(Beginning of MATERIAL PROVIDED)
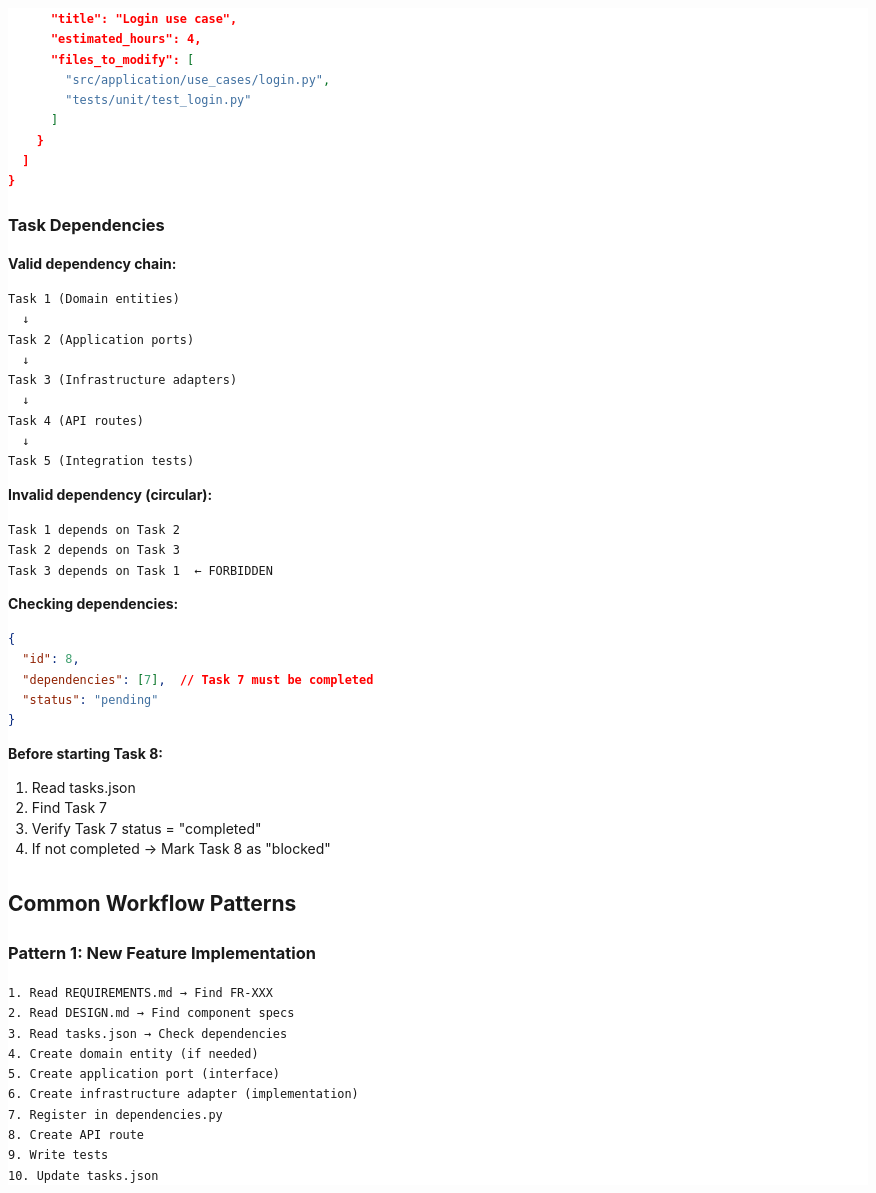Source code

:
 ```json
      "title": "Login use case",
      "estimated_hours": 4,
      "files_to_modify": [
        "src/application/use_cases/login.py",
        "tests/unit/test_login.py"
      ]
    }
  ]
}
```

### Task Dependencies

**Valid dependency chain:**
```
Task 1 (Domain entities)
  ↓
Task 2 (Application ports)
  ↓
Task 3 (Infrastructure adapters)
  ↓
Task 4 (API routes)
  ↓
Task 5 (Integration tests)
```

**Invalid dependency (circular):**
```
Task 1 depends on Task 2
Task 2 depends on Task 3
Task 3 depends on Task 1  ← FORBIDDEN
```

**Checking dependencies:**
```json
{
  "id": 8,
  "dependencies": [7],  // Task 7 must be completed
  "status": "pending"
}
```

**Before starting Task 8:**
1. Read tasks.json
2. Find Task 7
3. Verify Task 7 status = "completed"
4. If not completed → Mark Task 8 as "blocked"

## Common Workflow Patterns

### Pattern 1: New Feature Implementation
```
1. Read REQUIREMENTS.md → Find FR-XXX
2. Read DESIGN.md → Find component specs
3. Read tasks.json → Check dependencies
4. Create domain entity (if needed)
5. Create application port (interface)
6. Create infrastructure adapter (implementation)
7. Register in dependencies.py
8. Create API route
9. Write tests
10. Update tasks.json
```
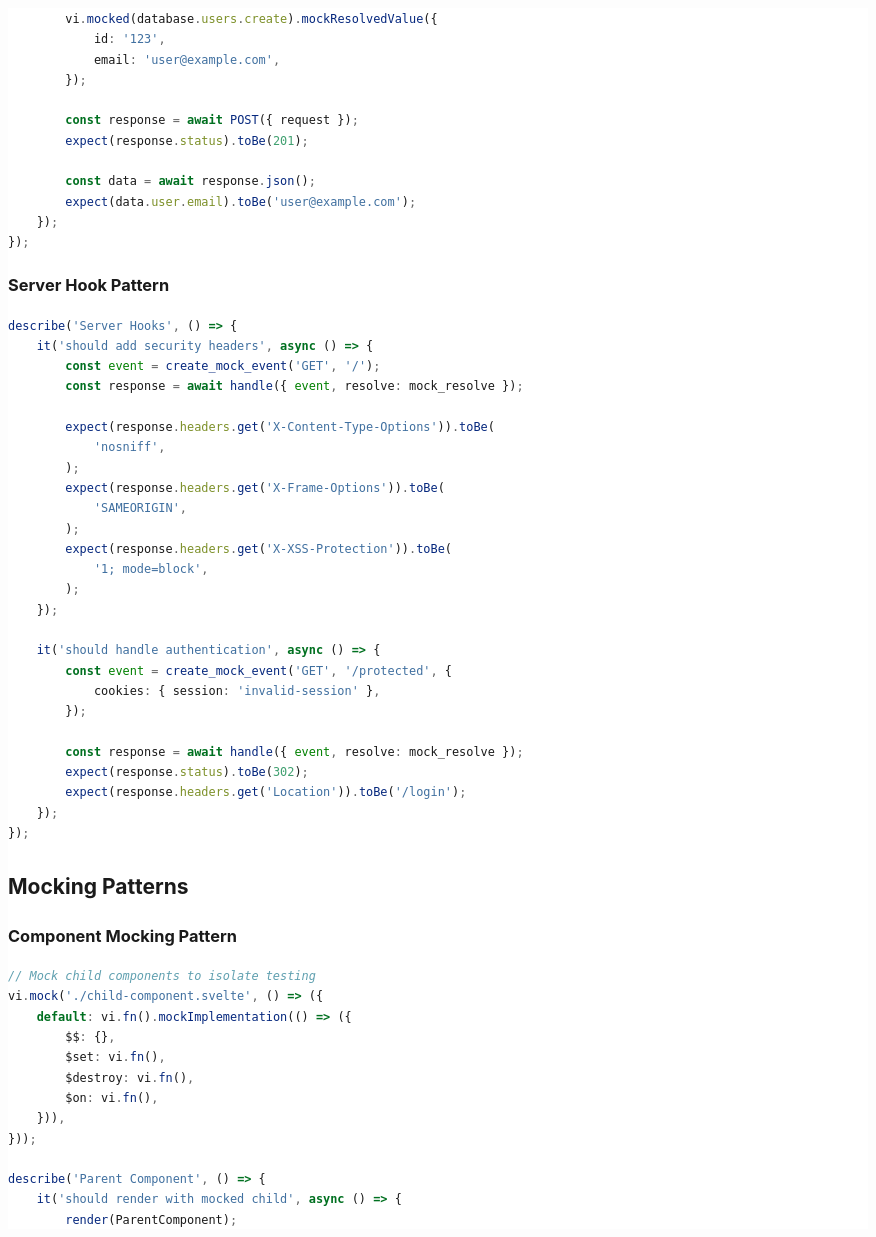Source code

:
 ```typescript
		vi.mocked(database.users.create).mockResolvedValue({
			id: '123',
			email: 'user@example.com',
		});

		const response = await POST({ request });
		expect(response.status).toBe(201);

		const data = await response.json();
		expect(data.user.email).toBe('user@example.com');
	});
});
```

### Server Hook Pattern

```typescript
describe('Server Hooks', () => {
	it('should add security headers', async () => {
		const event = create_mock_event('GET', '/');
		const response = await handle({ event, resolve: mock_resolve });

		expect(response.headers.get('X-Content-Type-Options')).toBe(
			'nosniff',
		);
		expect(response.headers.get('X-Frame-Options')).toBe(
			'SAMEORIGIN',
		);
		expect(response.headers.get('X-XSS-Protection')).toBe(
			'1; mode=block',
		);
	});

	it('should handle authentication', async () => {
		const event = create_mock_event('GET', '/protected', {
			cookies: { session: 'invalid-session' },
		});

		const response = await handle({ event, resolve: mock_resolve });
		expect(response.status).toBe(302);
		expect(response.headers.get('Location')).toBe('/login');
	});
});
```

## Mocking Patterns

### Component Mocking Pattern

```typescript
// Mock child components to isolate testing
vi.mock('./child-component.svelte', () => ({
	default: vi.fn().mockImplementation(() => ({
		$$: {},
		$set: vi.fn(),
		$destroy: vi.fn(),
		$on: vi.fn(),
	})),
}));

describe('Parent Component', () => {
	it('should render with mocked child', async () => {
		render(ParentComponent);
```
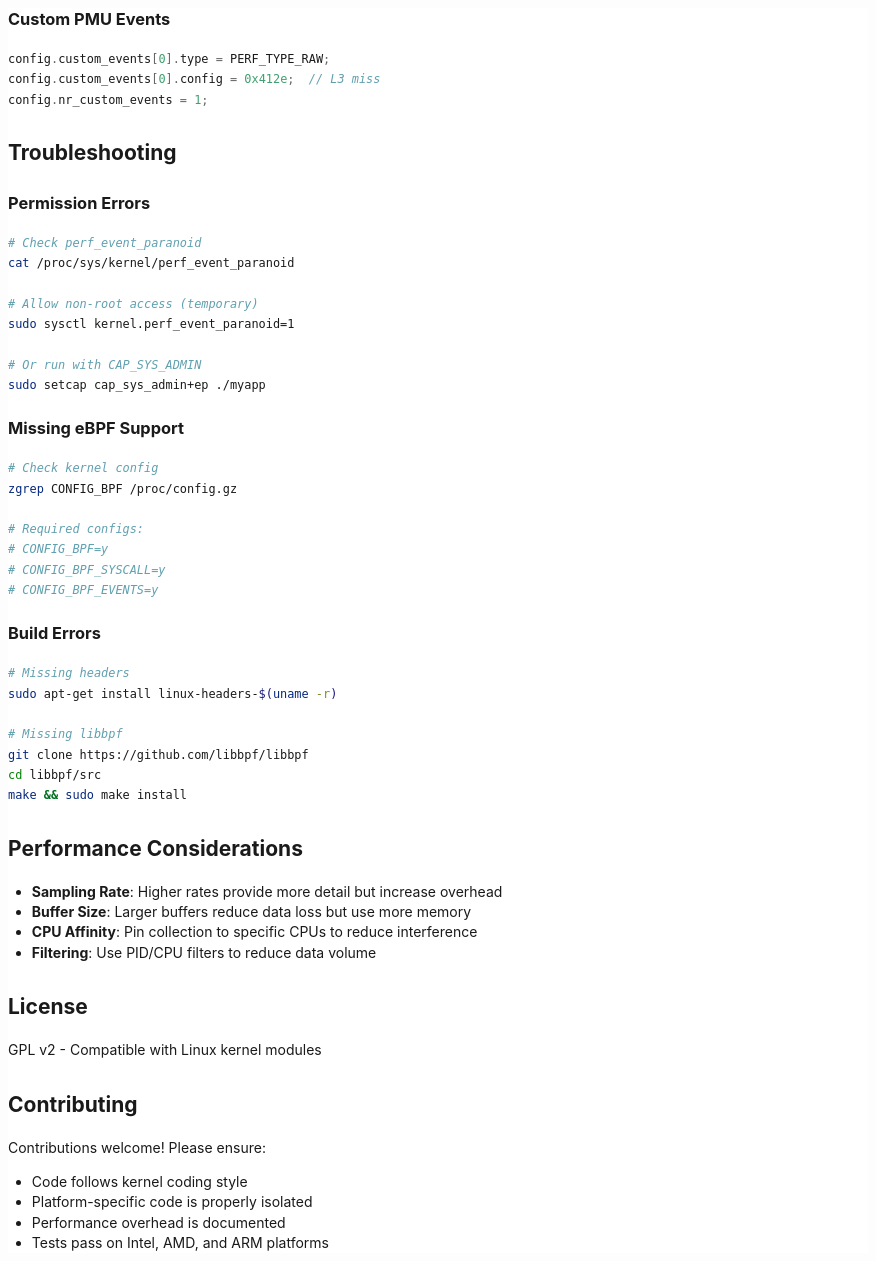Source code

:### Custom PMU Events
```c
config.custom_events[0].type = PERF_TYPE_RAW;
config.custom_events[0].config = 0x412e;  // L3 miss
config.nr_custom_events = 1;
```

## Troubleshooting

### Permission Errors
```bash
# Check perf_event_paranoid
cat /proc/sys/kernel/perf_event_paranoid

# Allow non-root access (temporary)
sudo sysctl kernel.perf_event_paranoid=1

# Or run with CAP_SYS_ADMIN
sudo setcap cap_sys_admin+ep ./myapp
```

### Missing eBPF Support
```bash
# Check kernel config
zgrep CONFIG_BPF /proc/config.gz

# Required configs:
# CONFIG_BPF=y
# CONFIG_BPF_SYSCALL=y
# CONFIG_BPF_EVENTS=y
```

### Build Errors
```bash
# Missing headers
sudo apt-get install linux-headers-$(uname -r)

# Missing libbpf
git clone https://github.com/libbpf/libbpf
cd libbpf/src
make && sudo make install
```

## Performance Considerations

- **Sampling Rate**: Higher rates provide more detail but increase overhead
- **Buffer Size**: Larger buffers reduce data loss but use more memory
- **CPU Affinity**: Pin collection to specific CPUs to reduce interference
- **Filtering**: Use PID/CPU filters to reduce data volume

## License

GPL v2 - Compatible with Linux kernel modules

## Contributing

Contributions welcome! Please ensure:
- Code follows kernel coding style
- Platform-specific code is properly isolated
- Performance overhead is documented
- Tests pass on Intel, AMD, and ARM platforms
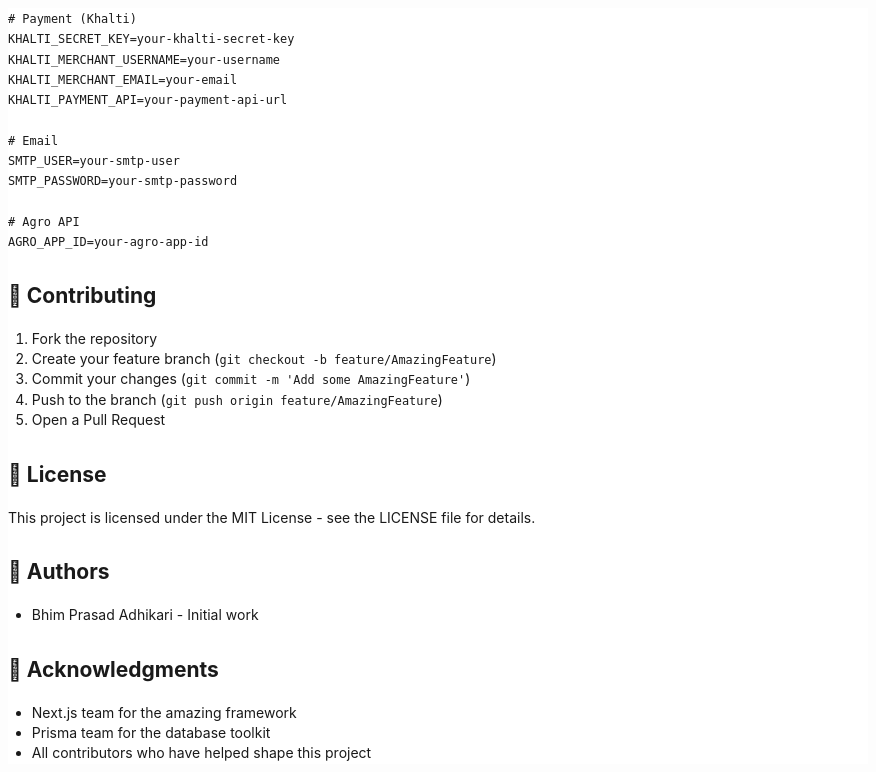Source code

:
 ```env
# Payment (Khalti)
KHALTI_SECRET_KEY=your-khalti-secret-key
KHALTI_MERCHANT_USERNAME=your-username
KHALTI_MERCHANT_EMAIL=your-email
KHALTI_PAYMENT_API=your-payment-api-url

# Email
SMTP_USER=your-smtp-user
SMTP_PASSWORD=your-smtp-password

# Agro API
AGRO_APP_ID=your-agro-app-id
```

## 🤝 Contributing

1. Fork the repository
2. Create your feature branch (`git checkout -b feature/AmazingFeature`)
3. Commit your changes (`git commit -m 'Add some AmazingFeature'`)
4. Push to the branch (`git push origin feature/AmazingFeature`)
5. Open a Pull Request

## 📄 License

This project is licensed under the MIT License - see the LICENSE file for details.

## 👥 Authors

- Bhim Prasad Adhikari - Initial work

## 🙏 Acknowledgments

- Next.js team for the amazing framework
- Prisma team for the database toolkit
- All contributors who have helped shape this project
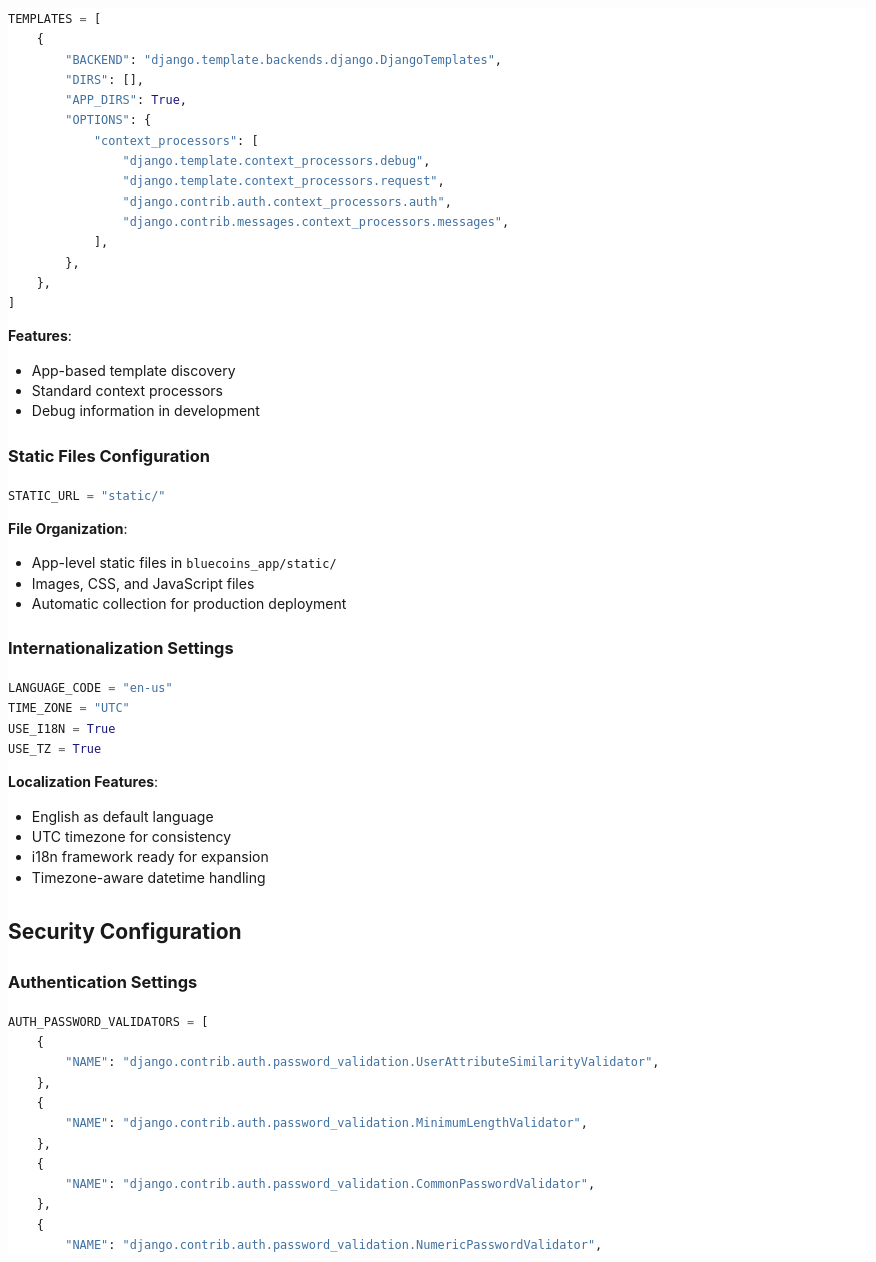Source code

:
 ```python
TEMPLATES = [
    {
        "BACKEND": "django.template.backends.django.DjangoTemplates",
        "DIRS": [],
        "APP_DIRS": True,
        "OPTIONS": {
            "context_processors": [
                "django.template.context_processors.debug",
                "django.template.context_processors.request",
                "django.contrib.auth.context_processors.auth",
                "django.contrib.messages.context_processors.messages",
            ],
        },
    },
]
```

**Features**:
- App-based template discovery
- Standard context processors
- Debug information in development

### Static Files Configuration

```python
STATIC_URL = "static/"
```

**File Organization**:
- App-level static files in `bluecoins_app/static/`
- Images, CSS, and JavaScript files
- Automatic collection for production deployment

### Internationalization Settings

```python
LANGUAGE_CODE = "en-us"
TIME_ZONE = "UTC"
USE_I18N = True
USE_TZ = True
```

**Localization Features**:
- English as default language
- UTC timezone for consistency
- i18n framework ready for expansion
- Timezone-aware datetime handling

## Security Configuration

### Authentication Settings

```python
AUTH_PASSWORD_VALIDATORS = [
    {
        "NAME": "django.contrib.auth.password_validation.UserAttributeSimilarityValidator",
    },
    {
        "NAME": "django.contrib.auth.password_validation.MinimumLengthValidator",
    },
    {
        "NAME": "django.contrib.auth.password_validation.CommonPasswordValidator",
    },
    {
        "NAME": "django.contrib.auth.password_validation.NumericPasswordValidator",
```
(End of MATERIAL PROVIDED)
Give the number of lines in the data that contain the string "Settings", and nothing else.

2